Indonesia: Bank Indonesia leaves rates unchanged in June
Bank puts rates on hold: At its meeting on 17–18 June, Bank Indonesia (BI) kept BI-Rate at 5.50%, as market analysts had expected. BI hit the brakes in June after having cut its policy rate three times since September.
Currency risks outweigh concerns over economic growth: BI held rates stable to shield the rupiah, which has weakened so far this year vs the U.S. dollar amid rising risk aversion caused by the global trade war and surging geopolitical tensions in the Middle East. Meanwhile, the Bank still projects inflation to remain within the 1.5–3.5% target corridor in 2025 and 2026, and GDP growth to be between 4.6–5.4% in 2025.
BI likely to resume cuts to aid the economy: The Bank Indonesia said that domestic economic growth “must be strengthened” amid rising global economic uncertainty due to U.S. trade policy shifts and geopolitical tensions.

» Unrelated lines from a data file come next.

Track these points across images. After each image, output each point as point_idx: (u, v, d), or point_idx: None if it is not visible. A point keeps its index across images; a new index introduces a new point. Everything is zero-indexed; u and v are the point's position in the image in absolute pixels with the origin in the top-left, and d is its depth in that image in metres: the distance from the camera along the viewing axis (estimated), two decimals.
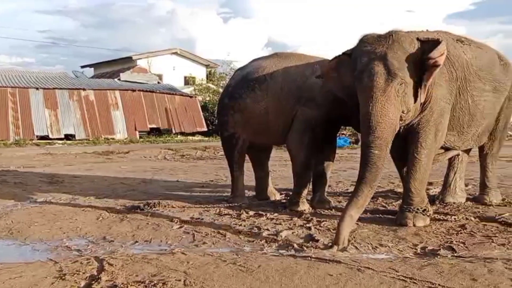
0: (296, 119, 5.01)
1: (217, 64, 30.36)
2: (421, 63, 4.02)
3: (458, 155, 5.37)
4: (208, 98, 23.72)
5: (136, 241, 4.00)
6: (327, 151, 5.26)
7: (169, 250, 3.68)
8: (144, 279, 3.00)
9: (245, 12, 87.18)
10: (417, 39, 4.10)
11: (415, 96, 4.07)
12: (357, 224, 4.31)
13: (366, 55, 4.06)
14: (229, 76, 22.20)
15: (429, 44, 4.08)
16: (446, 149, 5.09)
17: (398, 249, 3.65)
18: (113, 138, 18.97)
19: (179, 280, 2.96)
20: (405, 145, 4.40)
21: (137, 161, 11.74)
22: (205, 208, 5.20)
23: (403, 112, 4.03)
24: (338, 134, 5.98)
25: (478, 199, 5.29)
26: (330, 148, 5.31)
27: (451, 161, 5.43)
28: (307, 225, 4.39)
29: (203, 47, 60.67)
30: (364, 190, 3.82)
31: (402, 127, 4.27)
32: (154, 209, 5.18)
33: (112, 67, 27.07)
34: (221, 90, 21.82)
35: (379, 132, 3.88)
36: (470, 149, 5.42)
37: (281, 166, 9.06)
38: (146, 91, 21.07)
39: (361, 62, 4.07)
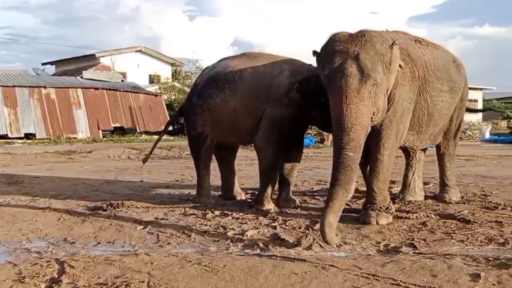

Much of the Bank’s future decisions will also depend on the rupiah’s stability. Most of our panelists see 25–75 basis points of further cuts by December, though some expect rates to remain on hold.
The Bank will reconvene on 15–16 July.
Panelist insight: EIU analysts said:
“BI will keep a keen eye on the need to support economic growth, which has moderated recently, while inflation remains near the bottom of its target range of 1.5-3.5%. Although the rupiah has appreciated over the past month, it has been prone to bouts of weakness amid heightened global risk aversion. As a result, the central bank will also place a high importance on maintaining currency stability. This means that it will remain cautious and make only small adjustments to avoid putting excessive pressure on the rupiah. We expect this to result in a single (and final) 25-basis-point cut later in 2025.”